We have always kept clothes for my skids ... Problem they don't like them because they cover all the body parts. BM when ever she pleases lets them pack her clothes so they have the option not to use ours. All the nice things we have bought have been switched with the crap they come with or the take them without saying anything. And then they don't have anything when they come here... Baby titties hanging out and buns for all.

discfocused's picture

OMG! My skids 11 and 7 do the same thing. My sd7 came over in long pants and a long sleeve flannel shirt that was size 14! She is size 6! My ss11, came over in long pants and a tshirt that was XL in adult size. He is in Med in kids! The shirt went past his knees! It looked like a dress... Not to mention it was 90 degrees.. And this was just their last visit.

Step-Volgirl's picture

Right now we have enough clothes to last 4-5 days for SD at our home. She usually comes in on Friday and immediately changes into PJ's. When she goes home on Sunday, she'll wear something from her closet/dresser. If the clothing she wore on Friday is something I find tacky, but would pass SD's dress code at her school, I'll make sure it's washed and sent back with SD. Fortunately, SD's current school has a pretty strict dress code.

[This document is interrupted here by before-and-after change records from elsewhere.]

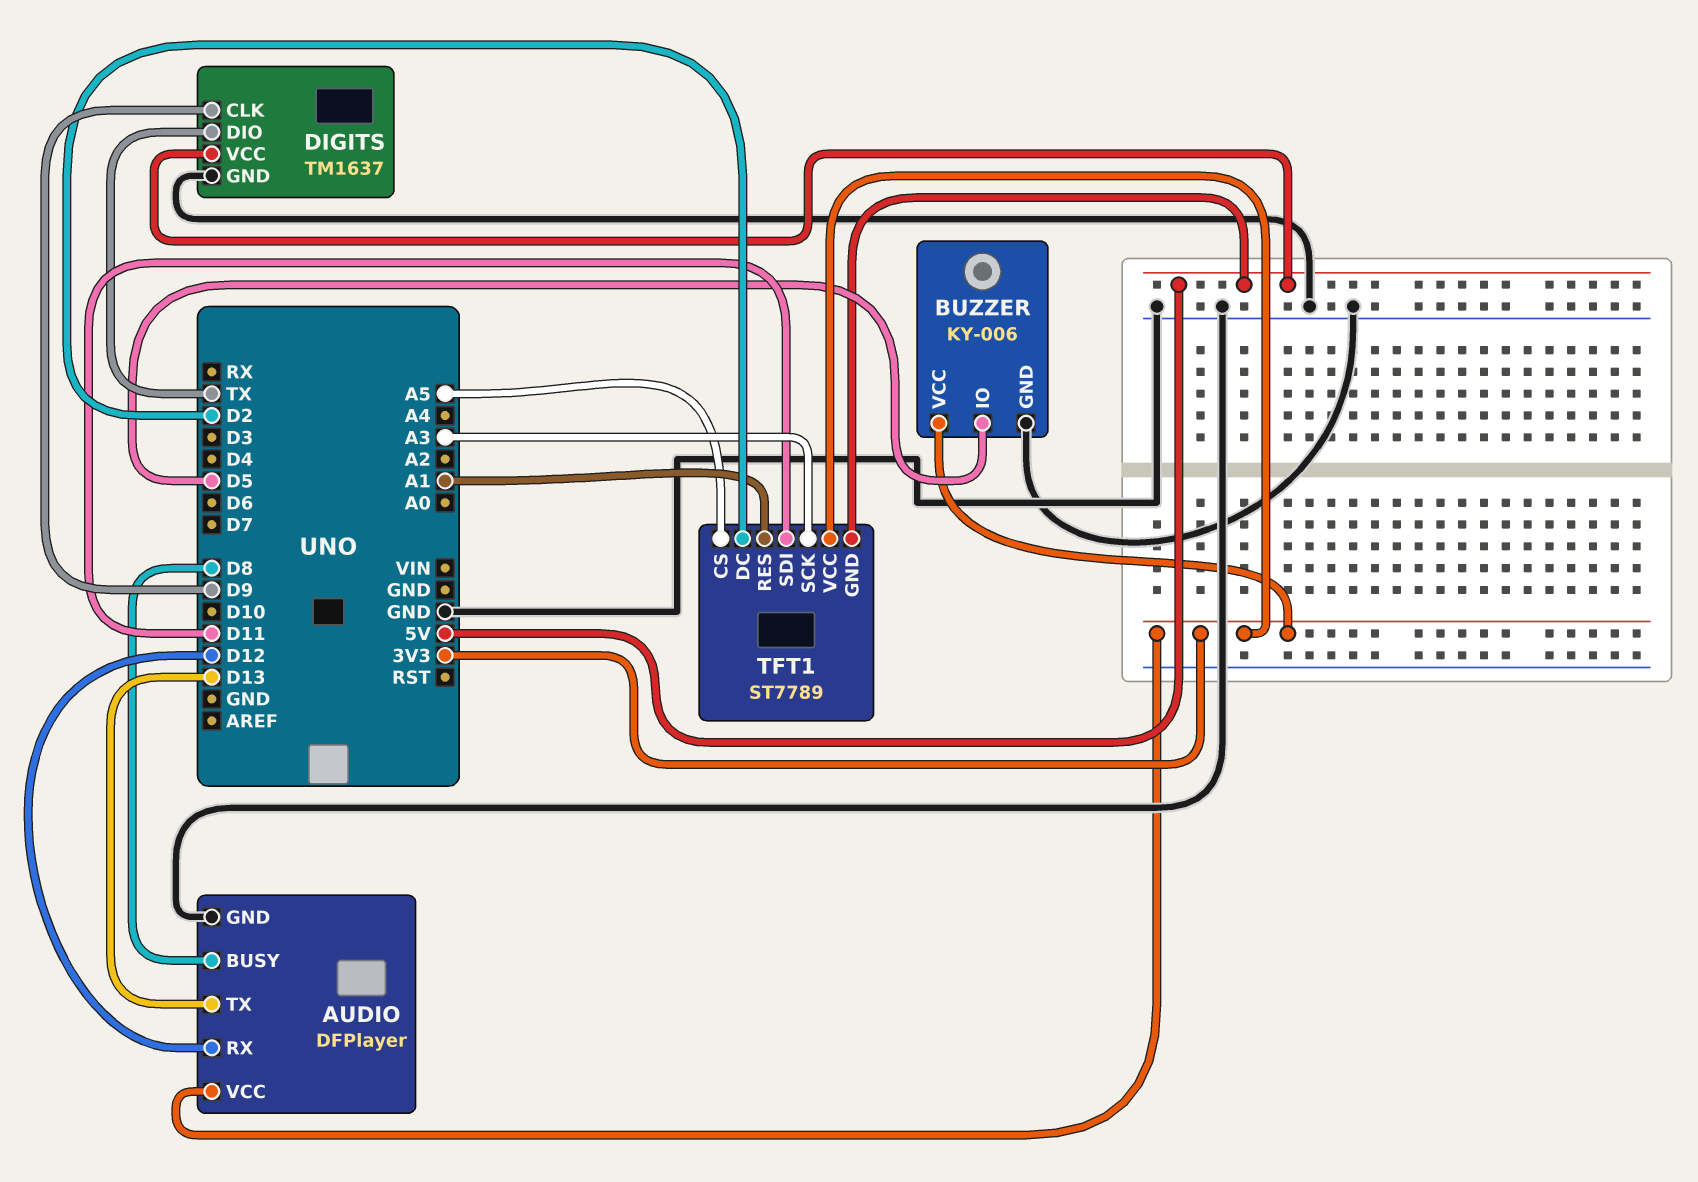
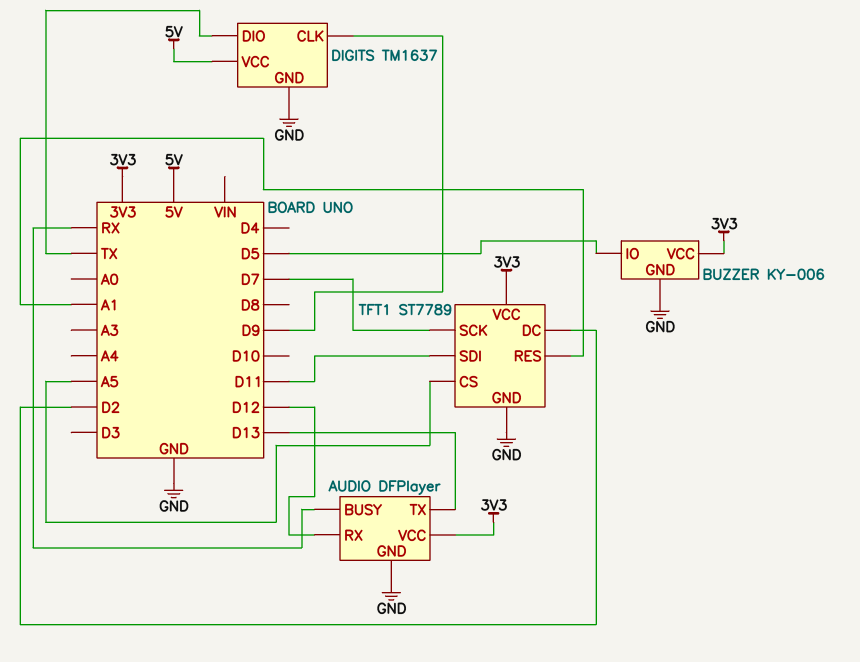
AUDIO pin BUSY: D8 -> RX
TFT1 pin GND: 5V -> GND
TFT1 pin SCK: A3 -> D7

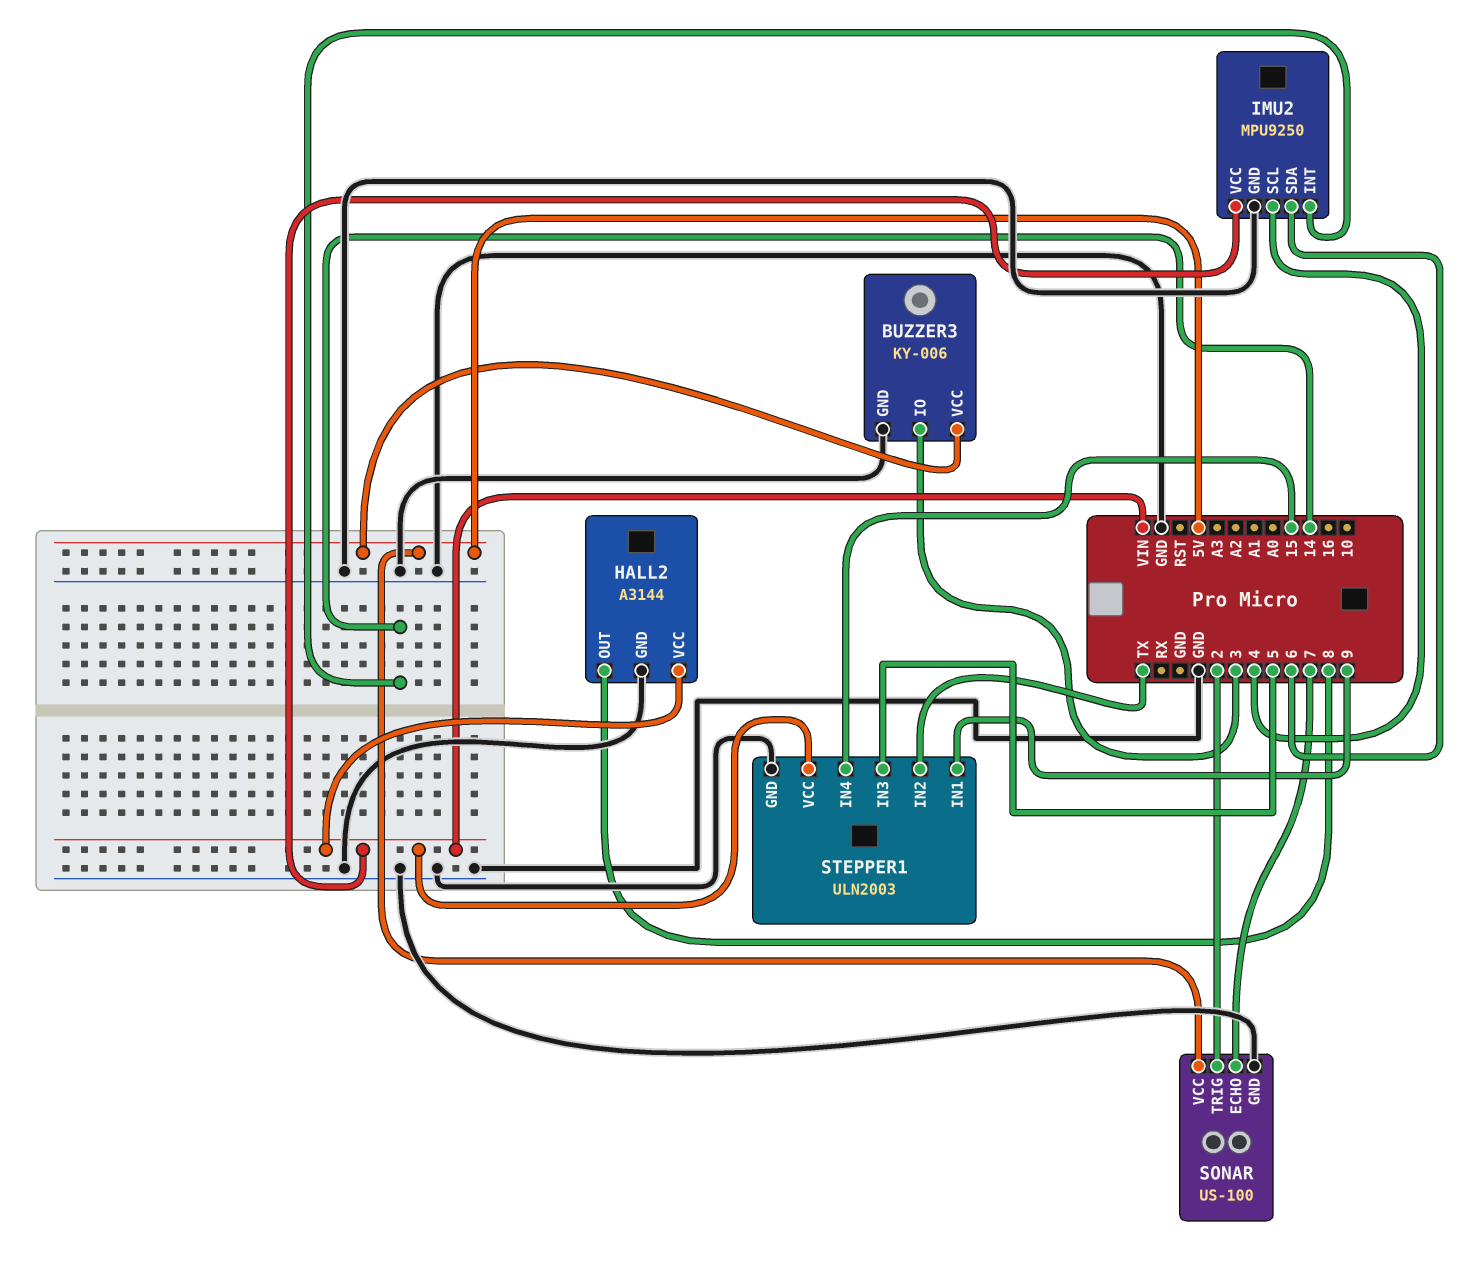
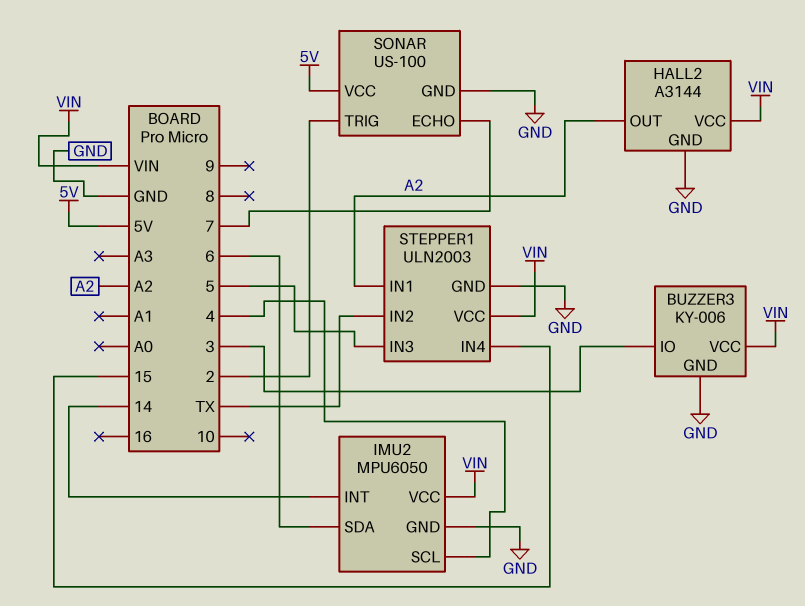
BUZZER3 pin VCC: 5V -> VIN
HALL2 pin OUT: 8 -> A2
IMU2: MPU9250 -> MPU6050
STEPPER1 pin IN1: 9 -> A2

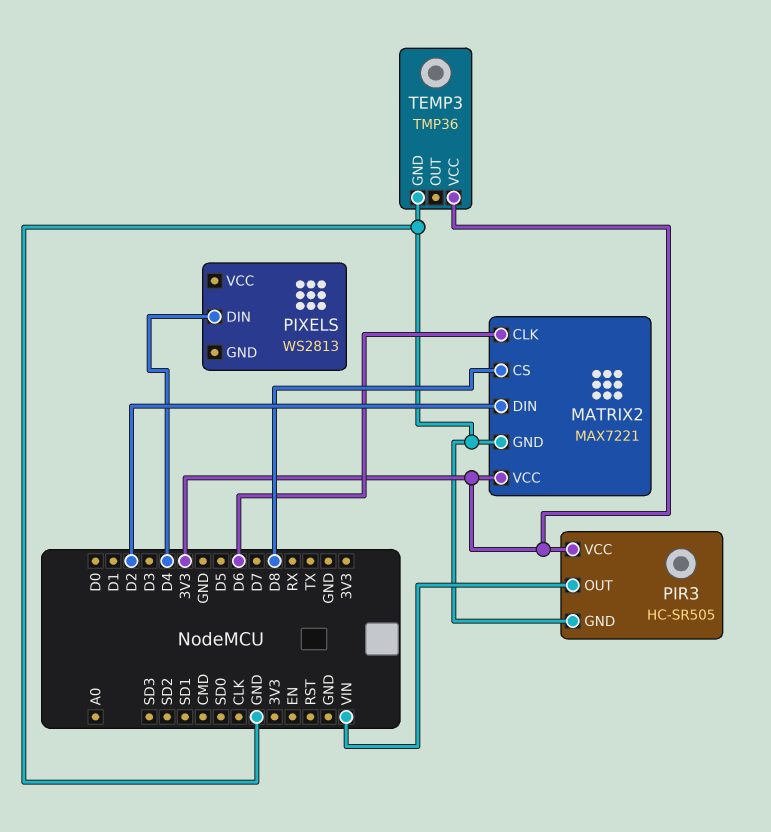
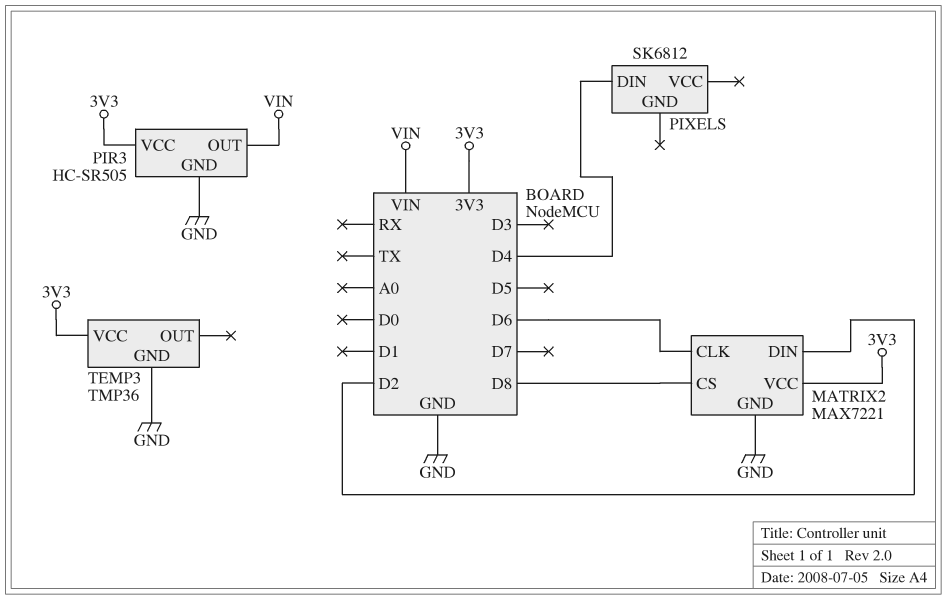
PIXELS: WS2813 -> SK6812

If the clothes are stained or has holes, I'll trash it - just like I would with DS's clothes. If it's just too short/too small, I'll ask SD if she wants to take it to her younger step-sister, or put it in our donate pile.

If we have plans other than going straight home on Friday night, I pack a change of clothes. I do the same thing for my DS.

The best thing is to suck it up and just buy clothes for your skid for both houses. It's probably best for the kid, and honestly, probably what your DH would do if he was still married to BM. As the kid gets older, clothes (and appearance) will be more important.

WTHDISUF's picture

I don't know about getting better... he's a sloppy kid for most part.
Yesterday I told DH we are keeping 2 outfits here and he'll wear them here only. When he goes home, he's going home in his crap she sends him in. He agreed and if they get too small, they'll be donated. We will buy LESS for him to wear to school this year. Normally spend $400 for his school clothes, then another $300 for Winter clothes and another $200-400 for spring/summer all of his shoes. Where the hell are those clothes we wonder as when we lived in same City, we'd pick him up from school and he'd be in her crap. Plus she keeps buying less and less and only the cheap sportswear mess. So Dh agreed that if he's not being made to wear it anyway, we'll be spending less. All of that is her responsibility anyway... dumb cow.